Using Aircraft Observations and Modelling to Improve Understanding of Mineral Dust Transport and Deposition Processes

Aircraft Mineral Dust

Titre : Using Aircraft Observations and Modelling to Improve Understanding of Mineral Dust Transport and Deposition Processes

Pays/Région : Arid regions

Durée : sept. 20 - déc. 23

Référence projet : 2439550
Catégorie : Studentship

Résumé partiel
Every year thousands of tonnes of mineral dust particles are uplifted from arid regions by strong winds. While in the atmosphere, mineral dust is a hazard for health, transport and solar energy generation. Dust affects climate by interacting with clouds, radiation and other aerosols and altering the Earth’s energy balance. In dusty regions such as North Africa and the tropical North Atlantic, dust has been shown to influence the West African Monsoon and Atlantic hurricane development.
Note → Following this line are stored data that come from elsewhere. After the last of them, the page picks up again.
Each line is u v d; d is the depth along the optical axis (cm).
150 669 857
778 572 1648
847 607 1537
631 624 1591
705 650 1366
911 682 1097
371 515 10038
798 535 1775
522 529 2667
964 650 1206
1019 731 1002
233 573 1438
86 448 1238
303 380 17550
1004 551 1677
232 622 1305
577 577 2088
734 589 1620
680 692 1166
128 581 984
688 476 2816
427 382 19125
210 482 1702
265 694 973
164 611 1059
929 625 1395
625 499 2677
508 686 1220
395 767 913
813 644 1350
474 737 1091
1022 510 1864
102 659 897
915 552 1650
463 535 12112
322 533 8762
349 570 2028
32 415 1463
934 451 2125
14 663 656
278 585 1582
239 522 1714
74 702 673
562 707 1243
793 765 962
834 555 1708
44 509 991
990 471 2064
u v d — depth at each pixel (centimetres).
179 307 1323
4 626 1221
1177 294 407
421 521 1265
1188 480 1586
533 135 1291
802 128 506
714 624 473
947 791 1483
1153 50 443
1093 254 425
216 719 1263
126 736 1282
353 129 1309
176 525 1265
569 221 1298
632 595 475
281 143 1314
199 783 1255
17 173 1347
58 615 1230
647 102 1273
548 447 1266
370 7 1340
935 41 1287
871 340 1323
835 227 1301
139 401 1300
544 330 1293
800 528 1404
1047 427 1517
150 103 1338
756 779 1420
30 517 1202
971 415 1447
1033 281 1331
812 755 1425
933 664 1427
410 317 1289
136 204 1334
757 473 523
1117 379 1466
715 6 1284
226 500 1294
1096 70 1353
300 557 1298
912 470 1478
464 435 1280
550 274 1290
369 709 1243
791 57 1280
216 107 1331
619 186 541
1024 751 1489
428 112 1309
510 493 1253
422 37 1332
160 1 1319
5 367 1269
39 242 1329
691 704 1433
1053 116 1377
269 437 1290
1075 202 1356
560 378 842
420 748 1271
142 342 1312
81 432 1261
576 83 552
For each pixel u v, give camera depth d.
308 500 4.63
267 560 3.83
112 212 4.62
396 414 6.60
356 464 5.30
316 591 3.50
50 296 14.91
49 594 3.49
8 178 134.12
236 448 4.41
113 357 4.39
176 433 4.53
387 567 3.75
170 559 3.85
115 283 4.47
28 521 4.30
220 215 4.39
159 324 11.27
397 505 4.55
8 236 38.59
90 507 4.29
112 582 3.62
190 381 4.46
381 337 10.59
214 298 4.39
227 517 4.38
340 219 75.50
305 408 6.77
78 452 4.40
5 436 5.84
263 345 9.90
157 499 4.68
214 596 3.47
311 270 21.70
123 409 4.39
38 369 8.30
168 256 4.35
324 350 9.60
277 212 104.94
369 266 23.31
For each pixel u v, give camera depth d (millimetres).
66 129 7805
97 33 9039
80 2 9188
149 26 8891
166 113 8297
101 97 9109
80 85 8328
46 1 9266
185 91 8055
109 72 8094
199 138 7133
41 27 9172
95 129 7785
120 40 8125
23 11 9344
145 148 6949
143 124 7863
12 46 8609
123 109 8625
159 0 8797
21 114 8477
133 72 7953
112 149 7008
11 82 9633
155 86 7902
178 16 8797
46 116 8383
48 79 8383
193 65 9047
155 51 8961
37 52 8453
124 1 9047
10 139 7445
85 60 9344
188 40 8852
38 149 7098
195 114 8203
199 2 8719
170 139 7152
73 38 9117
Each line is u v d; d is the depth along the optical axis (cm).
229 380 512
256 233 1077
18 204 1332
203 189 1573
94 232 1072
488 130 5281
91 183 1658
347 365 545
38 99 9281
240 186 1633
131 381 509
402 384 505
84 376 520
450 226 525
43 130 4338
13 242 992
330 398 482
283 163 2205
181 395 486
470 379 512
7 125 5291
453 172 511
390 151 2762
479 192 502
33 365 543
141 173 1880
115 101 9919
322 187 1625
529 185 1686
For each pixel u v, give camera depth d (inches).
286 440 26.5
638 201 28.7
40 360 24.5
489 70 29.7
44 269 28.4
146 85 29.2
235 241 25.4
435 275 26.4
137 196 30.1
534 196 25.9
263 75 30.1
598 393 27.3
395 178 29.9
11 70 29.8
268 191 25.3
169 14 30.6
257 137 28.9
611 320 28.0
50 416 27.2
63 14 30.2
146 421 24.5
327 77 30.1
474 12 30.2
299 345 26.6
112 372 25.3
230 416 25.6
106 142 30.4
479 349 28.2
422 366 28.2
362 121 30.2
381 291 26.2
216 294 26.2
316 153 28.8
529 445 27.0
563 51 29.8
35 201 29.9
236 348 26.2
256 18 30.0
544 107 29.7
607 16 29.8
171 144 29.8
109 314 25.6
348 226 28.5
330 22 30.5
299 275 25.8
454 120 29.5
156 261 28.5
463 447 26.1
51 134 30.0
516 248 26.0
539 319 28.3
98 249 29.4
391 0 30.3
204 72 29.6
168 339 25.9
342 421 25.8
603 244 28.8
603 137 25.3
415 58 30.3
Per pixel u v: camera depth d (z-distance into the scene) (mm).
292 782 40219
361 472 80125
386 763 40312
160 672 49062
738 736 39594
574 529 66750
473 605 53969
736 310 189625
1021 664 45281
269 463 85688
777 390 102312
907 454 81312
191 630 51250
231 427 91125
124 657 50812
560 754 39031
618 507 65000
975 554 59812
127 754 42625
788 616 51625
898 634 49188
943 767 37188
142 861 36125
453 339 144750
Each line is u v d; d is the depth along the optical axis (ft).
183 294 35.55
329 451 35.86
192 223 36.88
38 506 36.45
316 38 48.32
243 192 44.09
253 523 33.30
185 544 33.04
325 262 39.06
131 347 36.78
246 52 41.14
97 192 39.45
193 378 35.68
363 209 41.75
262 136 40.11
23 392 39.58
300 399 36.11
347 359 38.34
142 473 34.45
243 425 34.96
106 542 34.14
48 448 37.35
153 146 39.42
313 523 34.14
Dust forms an important link and climate feedback between components of the Earth system : emissions are driven by land-surface and atmospheric factors, whilst airborne it impacts on the atmosphere, and through deposition it provides a nutrient source to oceanic and terrestrial biogeochemical systems.

Almost all dust processes are highly size dependent, and a realistic representation of the size distribution is critical for the simulation of the dust atmospheric lifecycle. However, models struggle to represent the evolution of dust size distributions. Processes such as triboelectric charging and non-sphericity have recently to be potentially important processes, yet are not included in dust models. This has knock-on effects on the ability of dust models to accurately represent the impact of dust on human health, infrastructure, weather and climate.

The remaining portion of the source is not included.